## Given entries
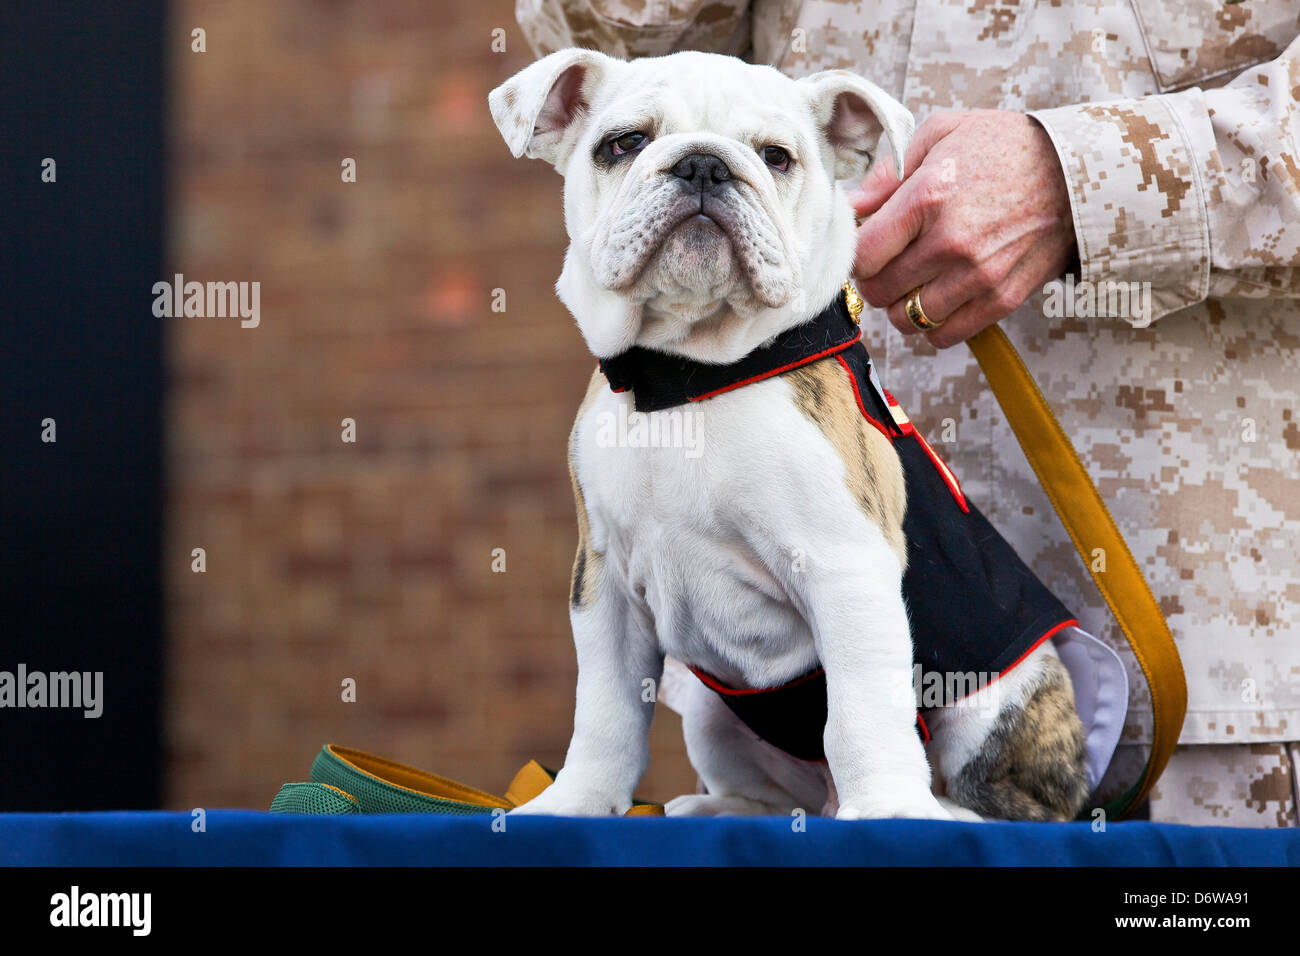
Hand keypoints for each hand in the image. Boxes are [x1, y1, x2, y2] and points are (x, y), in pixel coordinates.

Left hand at [850, 110, 1076, 347]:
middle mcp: (951, 243)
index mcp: (928, 198)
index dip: (856, 254)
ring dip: (902, 304)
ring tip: (916, 280)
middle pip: (879, 291)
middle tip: (890, 261)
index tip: (867, 245)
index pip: (861, 256)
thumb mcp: (942, 134)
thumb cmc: (1005, 147)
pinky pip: (944, 335)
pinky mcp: (1002, 299)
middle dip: (875, 278)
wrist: (1079, 171)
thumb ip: (888, 174)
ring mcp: (978, 276)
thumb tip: (849, 207)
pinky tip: (940, 297)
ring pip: (906, 319)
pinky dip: (933, 323)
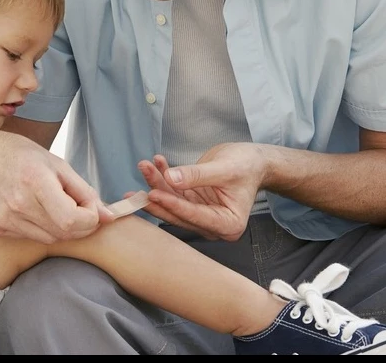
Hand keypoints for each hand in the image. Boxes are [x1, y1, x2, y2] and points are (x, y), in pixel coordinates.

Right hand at [0, 130, 114, 243]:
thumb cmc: (21, 155)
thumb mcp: (57, 165)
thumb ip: (85, 192)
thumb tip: (110, 217)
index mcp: (34, 181)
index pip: (73, 220)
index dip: (89, 219)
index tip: (90, 208)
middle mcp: (16, 203)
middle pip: (63, 233)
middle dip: (79, 225)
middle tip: (76, 208)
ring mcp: (2, 218)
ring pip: (48, 238)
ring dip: (59, 227)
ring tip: (52, 205)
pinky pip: (29, 237)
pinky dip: (39, 227)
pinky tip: (32, 209)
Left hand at [135, 143, 267, 240]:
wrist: (252, 161)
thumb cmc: (246, 166)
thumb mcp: (224, 168)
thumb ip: (197, 175)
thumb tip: (170, 178)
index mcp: (227, 224)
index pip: (194, 216)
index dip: (172, 204)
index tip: (152, 194)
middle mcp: (212, 225)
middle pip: (178, 214)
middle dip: (156, 197)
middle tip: (133, 192)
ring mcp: (200, 215)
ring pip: (172, 202)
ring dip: (156, 184)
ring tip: (145, 166)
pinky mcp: (192, 203)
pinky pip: (173, 192)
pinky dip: (163, 178)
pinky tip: (156, 163)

## Directions for this task
Print out the whole listing word for word. Leave the pictures out.

## Response to this exercise
Hand keypoints for each hand in the image. Boxes are [x1, y1, x2, y2] and points are (x, y), in pixel coordinates.

Left hand at [850, 110, 1076, 347]:
middle mcp: (951, 243)
index mcp: (928, 198)
index dip: (856, 254)
ring dip: (902, 304)
ring tip: (916, 280)
middle pip: (879, 291)
middle tip: (890, 261)
index tip: (867, 245)
index pip: (861, 256)
thumb mcp: (942, 134)
thumb cmc: (1005, 147)
pinky pip: (944, 335)
pinky mcp: (1002, 299)
middle dip: (875, 278)
wrist: (1079, 171)
thumb ip: (888, 174)
ring mcp: (978, 276)
thumb tip: (849, 207)
pinky tip: (940, 297)
ring pip: (906, 319)
pinky dip: (933, 323)
Hand keypoints for each hand in the image. Boxes are [x1, y1, x2, y2] and points are (x, y), in pixel coordinates.

Right hand at [0, 130, 114, 243]:
thumb cmc: (21, 155)
thumb mcp: (57, 165)
thumb ip: (85, 192)
thumb tip: (110, 217)
index mcp: (34, 181)
index pip: (73, 220)
index dip: (89, 219)
index tip: (90, 208)
middle mcp: (16, 203)
middle pip: (63, 233)
middle dip: (79, 225)
middle tip: (76, 208)
ring mcp: (2, 218)
ring pip: (48, 238)
ring dip: (59, 227)
ring tip: (52, 205)
pinky pip: (29, 237)
pinky dip: (39, 227)
pinky tip: (32, 209)
Left hand at [135, 143, 267, 240]:
wrist: (252, 161)
thumb cmc: (246, 166)
thumb mcp: (224, 168)
thumb ip: (197, 175)
thumb tip: (170, 178)
index mcp: (227, 224)
index pip: (194, 216)
index dip: (172, 204)
index tip: (152, 194)
middle mcp: (212, 225)
middle pip: (178, 214)
middle dip: (156, 197)
middle tip: (133, 192)
ring mcp: (200, 215)
ring pip: (172, 202)
ring dip: (156, 184)
ring tip: (145, 166)
pinky mcp: (192, 203)
pinky pip: (173, 192)
pinky dip: (163, 178)
pinky tip: (156, 163)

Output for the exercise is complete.